Dalam keseharian, John selalu tampil beda. Di luar pakem yang sudah lazim. Dia bukan imam yang suka jaga penampilan yang necis dan rapi. Dia tampil apa adanya. Kadang-kadang celana pendek. Banyak tamu mengiranya bule yang berkunjung ke Ledalero.
Materi kuliah dan terutama materi ceramahnya tajam dan menukik. Sering juga menggugat. Menggugat kemapanan. Dia ingin isi kitab suci dibaca dalam konteks hari ini. Tepat dia dikenal sebagai teolog dengan perhatian besar pada teologi kontekstual.
Perhatiannya pada teologi kontekstual inilah yang membawanya tampil di ruang kuliah dan seminar di mana-mana. Di Indonesia, juga di luar Indonesia. Referensinya sangat kuat. Itu hanya terjadi karena dia kutu buku. Lebih dari separuh waktunya sehari dihabiskan untuk membaca.
Secara pribadi saya cukup dekat dengan John. Di semester tujuh saya menulis skripsi dengan judul Kebebasan Manusia dan Tanggung Jawab Moral. Dia protes tema skripsi ini.
“Itu abstrak sekali. Apa yang kamu dapat pelajari dan petik hikmah dari tema itu? Cari dan tulis yang kontekstual, yang ada guna gananya saat kamu ada di tengah umat,“ kritikya.

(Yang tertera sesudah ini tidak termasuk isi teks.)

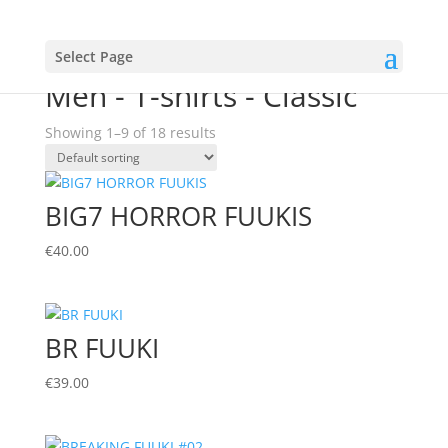
Select Page
Home
/
MENS
/ Men - T-shirts - Classic
Men - T-shirts - Classic
Showing 1–9 of 18 results
BIG7 HORROR FUUKIS
€
40.00
BR FUUKI
€
39.00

Saya jalan terus. Tetap dengan judul skripsi itu. “Ah, skripsi ini kan pro forma saja. Saya ingin selesai sebelum ke tempat praktek.” Saya tidak mau kalah.
Demikianlah, saya ujian skripsi sebelum ke tempat praktek di SKM Dian Ende medio 1992.
Di tempat praktek di Ende, prahara datang. Gempa tektonik menggoyang Flores, 12 Desember 1992. Gempa dahsyat itu mengguncang bumi. Merenggut nyawa ribuan orang. Mrobohkan bangunan dan kemudian meratakannya dengan tanah. Tetapi gempa itu juga ikut mengguncang panggilan banyak dari antara kami.